Special optional redemption by the Company upon a Change of Control or Delisting Event, in whole or in part, for $25.00 per share, plus accrued but unpaid dividends, to, but not including, the redemption date (the “Redemption Right”). The circumstances that will constitute a “Change of Control” and a “Delisting Event” will be set forth in the documents governing the Series B Preferred Stock.

     

Special Conversion Right Upon a Change of Control or Delisting Event

 

Upon the occurrence of a Change of Control or Delisting Event, in the event the Company does not exercise the Redemption Right, holders of the Series B Preferred Stock will have the right to convert some or all of the Series B Preferred Stock held by such holder into a number of common shares at a predetermined ratio.

     
Share Cap   1.29702
     

DRD/QDI Eligible

 

Yes

     

Minimum Denomination/Multiples

 

$25.00/$25.00

     

CUSIP/ISIN

 

04914Y 201 / US04914Y2019

     

Book-Running Managers

 

B. Riley Securities, Inc.

Janney Montgomery Scott LLC

Ladenburg Thalmann & Co.
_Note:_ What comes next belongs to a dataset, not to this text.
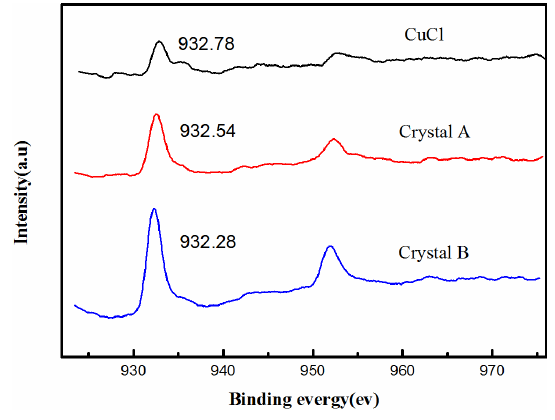
Figure 8. XPS spectra of Crystals A, B and CuCl for Cu 2p.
Inc.

William Blair & Company, L.L.C.

     
Lead Manager  

Kingswood Capital Markets, division of Benchmark Investments, LLC

     

Co-Managers

 

Aegis Capital Corp

Maxim Group LLC

 


 

This communication is intended for the sole use of the person to whom it is provided by the issuer.

 

The issuer has filed a registration statement (including a base prospectus dated May 13, 2021) and a preliminary prospectus supplement dated June 7, 2021 with the Securities and Exchange Commission (“SEC”) for the offering to which this communication relates. Before you invest, you should read the prospectus in that registration statement and other documents the issuer has filed with the SEC for more complete information about the issuer and this offering.

 

You may get these documents for free by visiting EDGAR on the SEC Web site at www.sec.gov. Alternatively, the issuer, any underwriter or any dealer participating in the offering will arrange to send you the prospectus and related preliminary prospectus supplement if you request them from B. Riley Securities at 1300 17th Street, Suite 1300, Arlington, VA 22209, or by calling (703) 312-9580, or by emailing prospectuses@brileyfin.com.

 

ANY DISCLAIMERS OR OTHER NOTICES THAT MAY APPEAR BELOW ARE NOT APPLICABLE TO THIS COMMUNICATION AND SHOULD BE DISREGARDED. SUCH DISCLAIMERS OR OTHER NOTICES WERE AUTOMATICALLY GENERATED AS A RESULT OF THIS COMMUNICATION BEING SENT VIA BLOOMBERG OR ANOTHER E-MAIL SYSTEM.